When I told him that I had been busy and not bored during his absence, and when Katya confirmed my report, he praised me as if he had a right to do so, and his words and looks were kind, as they might have been to a child. I felt obliged to tell him, in detail and with perfect frankness, all my good actions, and to confess, as if I were in church, all that he might disapprove of. The evening was so fine that we stayed in the veranda after tea was cleared away; and the conversation interested me so much that I did not notice how we ceased by degrees to hear any sound of the servants indoors. The scent of flowers grew stronger and came from all sides; the grass was drenched with dew; a nightingale struck up in a lilac bush close by and then stopped on hearing our voices; the starry sky seemed to come down lower over our heads.

 

It was growing dusk, but I did not notice it till a bat suddenly and silently flew in beneath the veranda awning and began to flutter round my white shawl.

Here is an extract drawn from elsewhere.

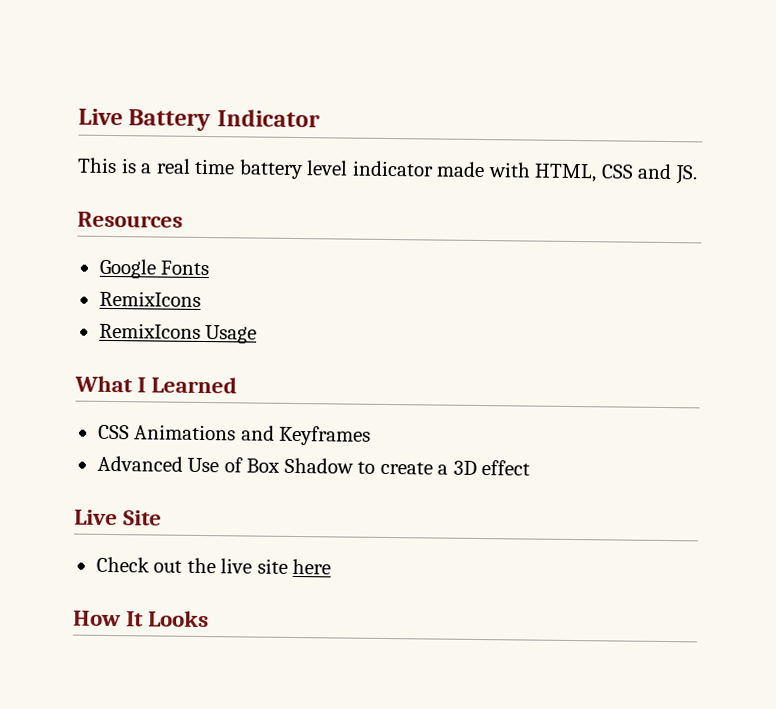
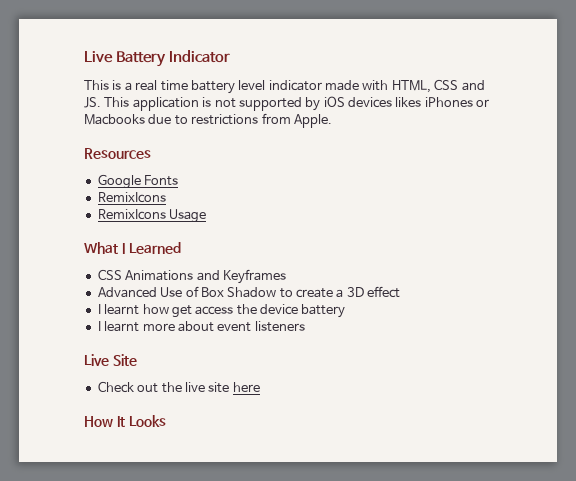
(698, 175) none -> [104,96,490,111] [84,113,332,128] This application is not supported by iOS devices likes iPhones or Macbooks due to restrictions from Apple.
(531, 468) none -> [97,304,346,318] [97,321,305,332] // I learnt how get access the device battery // I learnt more about event listeners

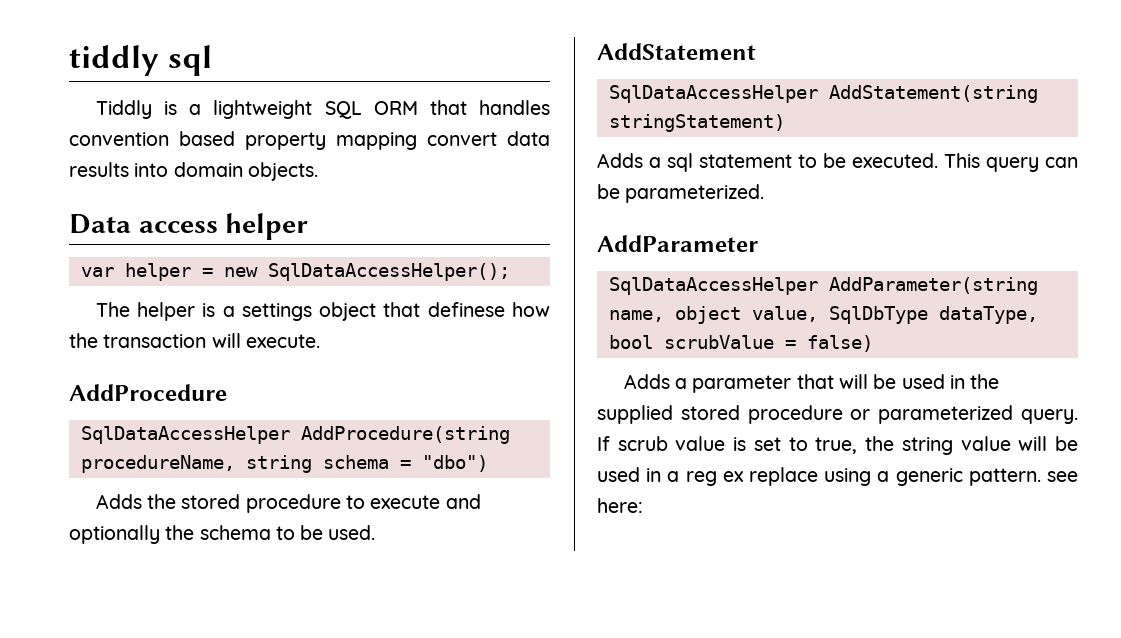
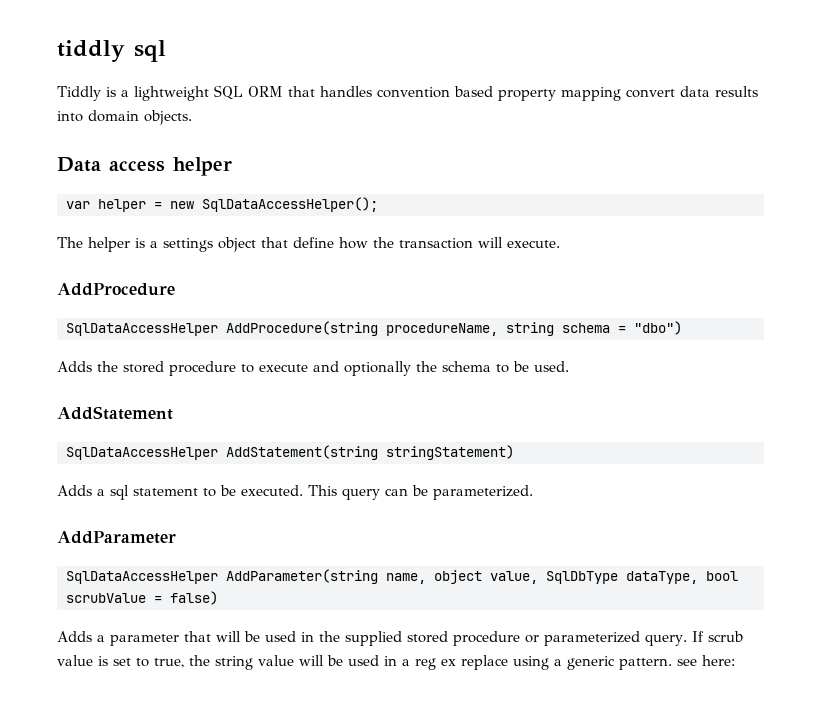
[427,302,505,317] definese -> [293,237,334,248] define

I shrank back against the wall and nearly cried out; but the bat as silently and swiftly dived out from under the awning and disappeared in the half-darkness of the garden.

 

"How fond I am of this place of yours!" he said, changing the conversation; "I wish I could spend all my life here, sitting in this veranda."

 

"Well, do then!" said Katya.

 

"That's all very well," he said, "but life won't sit still."

 

"Why don't you marry?" asked Katya; you would make an excellent husband.

 

"Because I like sitting still?" and he laughed. "No, Katerina Karlovna, too late for you and me to marry. People have long ceased to think of me as a marrying man, and I am even surer of it myself; and I declare I have felt quite comfortable since the matter was settled."

 

It seemed to me that he said this in an unnaturally persuasive way.

 

"Nonsense!" said Katya; "a man of thirty-six makes out that he is too old!"

 

"Too old indeed," he went on, "when all one wants is to sit still. For a man who is going to marry that's not enough. Just you ask her," he added, nodding at me; "people of her age should marry, and you and I can rejoice in their happiness."

 

The sadness and constraint latent in his voice was not lost upon me. He was silent for a little, and neither Katya nor I spoke.

 

"Well, just fancy," he went on, turning a little on his seat; "suppose that by some mischance I married a girl of seventeen, Masha, if you like -- I mean, Marya Aleksandrovna. The instance is good; I am glad it turned up; there could not be a better instance."

 

I laughed; but I could not understand why he was glad, or what it was that had turned up.

 

"Just tell me honestly, with your hand on your heart," he said, turning as if playfully to me, "would it not be a misfortune for you to unite your life with that of an old worn-out man who only wants to sit still, whereas Heaven knows what wishes are fermenting in that heart of yours?"

 

I felt uncomfortable and was silent, not knowing how to answer him.

 

"I am not making you a proposal, you know," he said, laughing; "but am I really the kind of husband you dream of when walking alone in the avenue at twilight? It would be a misfortune, would it not?"